[[ EXTRACTED DATA open ]]

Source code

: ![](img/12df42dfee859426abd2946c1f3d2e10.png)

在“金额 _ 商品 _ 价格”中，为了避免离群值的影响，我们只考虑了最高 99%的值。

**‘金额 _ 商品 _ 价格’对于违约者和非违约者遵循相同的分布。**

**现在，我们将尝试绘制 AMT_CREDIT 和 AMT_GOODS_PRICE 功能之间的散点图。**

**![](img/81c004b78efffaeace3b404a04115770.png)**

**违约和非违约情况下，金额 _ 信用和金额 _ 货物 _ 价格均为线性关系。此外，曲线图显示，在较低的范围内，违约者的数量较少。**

[[ EXTRACTED DATA closed ]]

The records above, in their entirety, need to be set down again exactly.

RESPONSE AREA >>
Source code

: ![](img/12df42dfee859426abd2946c1f3d2e10.png)

在“金额 _ 商品 _ 价格”中，为了避免离群值的影响，我们只考虑了最高 99%的值。

**‘金额 _ 商品 _ 价格’对于违约者和非违约者遵循相同的分布。**

**现在，我们将尝试绘制 AMT_CREDIT 和 AMT_GOODS_PRICE 功能之间的散点图。**

**![](img/81c004b78efffaeace3b404a04115770.png)**

**违约和非违约情况下，金额 _ 信用和金额 _ 货物 _ 价格均为线性关系。此外，曲线图显示，在较低的范围内，违约者的数量较少。**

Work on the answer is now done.